X_train, X_test, y_train, y_test = train_test_split(
X, y, test_size=0.2, random_state=42)
param_grid = {
'enet__alpha': np.logspace(-2, 2, 15), # overall penalty strength
'enet__l1_ratio': np.linspace(0.1, 0.9, 9) # mix: 0.1≈Ridge‑heavy, 0.9≈Lasso‑heavy
}
search = GridSearchCV(pipe, param_grid, cv=5,
scoring='neg_root_mean_squared_error',
n_jobs=-1, verbose=1)
search.fit(X_train, y_train)
print("Best α:", search.best_params_['enet__alpha'])
print("Best l1_ratio:", search.best_params_['enet__l1_ratio'])
7. Evaluate on the hold‑out set
RMSE in pounds sterling gives an intuitive error band; R2R^2 shows variance explained.
y_pred = search.predict(X_test)
rmse = mean_squared_error(y_test, y_pred, squared=False)
r2 = r2_score(y_test, y_pred)
print(f"Hold‑out RMSE: £{rmse:,.2f} | R²: {r2:.3f}")
8. Inspect top coefficients
The coefficient bar‑plot reveals the biggest drivers (e.g., TotalQty, AvgUnitPrice, high‑value countries), guiding up‑sell tactics and pricing tweaks.
# Retrieve feature names after one‑hot encoding
ohe_names = search.best_estimator_.named_steps['prep'] \
.named_transformers_['cat'].get_feature_names_out(cat_cols)
feature_names = np.hstack([num_cols, ohe_names])
coefs = search.best_estimator_.named_steps['enet'].coef_
imp = pd.Series(coefs, index=feature_names).sort_values(key=abs, ascending=False)
plt.figure(figsize=(8,5))
imp.head(15).plot(kind='barh')
plt.gca().invert_yaxis()
plt.title('Elastic Net Coefficients – Retail Revenue Drivers')

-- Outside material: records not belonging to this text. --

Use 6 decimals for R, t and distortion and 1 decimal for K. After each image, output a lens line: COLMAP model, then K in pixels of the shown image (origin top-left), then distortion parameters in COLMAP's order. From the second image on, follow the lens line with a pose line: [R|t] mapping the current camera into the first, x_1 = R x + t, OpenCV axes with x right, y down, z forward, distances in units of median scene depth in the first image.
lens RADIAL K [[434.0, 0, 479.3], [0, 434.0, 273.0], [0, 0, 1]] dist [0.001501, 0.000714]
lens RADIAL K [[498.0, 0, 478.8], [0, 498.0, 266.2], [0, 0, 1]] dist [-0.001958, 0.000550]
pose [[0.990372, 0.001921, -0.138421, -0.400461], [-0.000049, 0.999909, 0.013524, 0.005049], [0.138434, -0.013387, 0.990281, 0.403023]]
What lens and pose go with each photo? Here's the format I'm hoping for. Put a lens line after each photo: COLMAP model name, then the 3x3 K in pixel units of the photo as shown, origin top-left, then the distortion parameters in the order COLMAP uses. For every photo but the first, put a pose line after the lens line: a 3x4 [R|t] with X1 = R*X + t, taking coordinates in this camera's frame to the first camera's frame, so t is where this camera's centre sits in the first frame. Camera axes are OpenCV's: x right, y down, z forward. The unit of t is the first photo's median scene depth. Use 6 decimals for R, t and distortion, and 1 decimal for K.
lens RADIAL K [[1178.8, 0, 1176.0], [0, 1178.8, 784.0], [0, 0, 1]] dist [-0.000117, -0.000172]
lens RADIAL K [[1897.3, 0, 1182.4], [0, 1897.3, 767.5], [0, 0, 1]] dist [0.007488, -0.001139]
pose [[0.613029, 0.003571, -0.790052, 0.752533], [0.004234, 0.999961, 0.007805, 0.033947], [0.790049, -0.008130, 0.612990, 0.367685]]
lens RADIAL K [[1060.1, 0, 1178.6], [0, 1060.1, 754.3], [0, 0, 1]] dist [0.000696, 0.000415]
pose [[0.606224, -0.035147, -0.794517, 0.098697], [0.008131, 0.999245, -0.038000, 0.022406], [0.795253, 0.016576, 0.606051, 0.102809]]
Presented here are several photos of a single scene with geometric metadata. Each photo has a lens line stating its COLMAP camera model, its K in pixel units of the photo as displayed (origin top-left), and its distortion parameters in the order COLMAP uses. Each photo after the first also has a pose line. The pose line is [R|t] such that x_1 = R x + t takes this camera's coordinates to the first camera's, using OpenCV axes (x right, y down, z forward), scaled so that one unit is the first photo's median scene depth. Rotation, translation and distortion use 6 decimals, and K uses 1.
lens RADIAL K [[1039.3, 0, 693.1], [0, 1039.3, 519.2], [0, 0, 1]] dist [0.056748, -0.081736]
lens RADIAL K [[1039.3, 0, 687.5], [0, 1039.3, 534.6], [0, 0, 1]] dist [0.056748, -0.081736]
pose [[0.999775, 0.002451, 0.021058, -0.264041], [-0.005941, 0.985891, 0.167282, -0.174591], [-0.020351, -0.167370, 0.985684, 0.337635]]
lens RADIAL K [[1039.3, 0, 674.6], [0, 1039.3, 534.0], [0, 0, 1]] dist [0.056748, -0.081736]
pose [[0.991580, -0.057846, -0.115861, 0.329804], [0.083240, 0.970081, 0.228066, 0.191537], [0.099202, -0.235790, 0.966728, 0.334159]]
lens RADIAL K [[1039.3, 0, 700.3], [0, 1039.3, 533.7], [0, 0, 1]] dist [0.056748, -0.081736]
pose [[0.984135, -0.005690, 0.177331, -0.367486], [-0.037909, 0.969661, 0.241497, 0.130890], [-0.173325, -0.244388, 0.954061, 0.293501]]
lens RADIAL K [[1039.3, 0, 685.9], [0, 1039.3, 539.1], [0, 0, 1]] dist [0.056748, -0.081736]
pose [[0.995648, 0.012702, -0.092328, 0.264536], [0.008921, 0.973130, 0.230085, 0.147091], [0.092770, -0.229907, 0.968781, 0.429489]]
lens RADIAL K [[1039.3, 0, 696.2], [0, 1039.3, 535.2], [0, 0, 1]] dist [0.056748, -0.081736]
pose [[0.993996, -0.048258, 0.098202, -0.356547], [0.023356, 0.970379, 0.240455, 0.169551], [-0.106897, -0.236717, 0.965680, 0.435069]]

plt.xlabel('Coefficient (Δ £ revenue)'); plt.show()
Summary
In just a few succinct steps, we produced an Elastic Net model that:
- Predicts invoice‑level revenue before checkout payment.
- Balances Ridge & Lasso, yielding a stable yet sparse model with easy‑to‑explain coefficients.
- Refreshes with one .fit() when new sales logs arrive, thanks to the end‑to‑end Pipeline.
Armed with these predictions, retail analysts can tailor promotions, trigger fraud checks on abnormally high projected orders, and optimise inventory for the most lucrative country–season combinations—all before the cash register rings.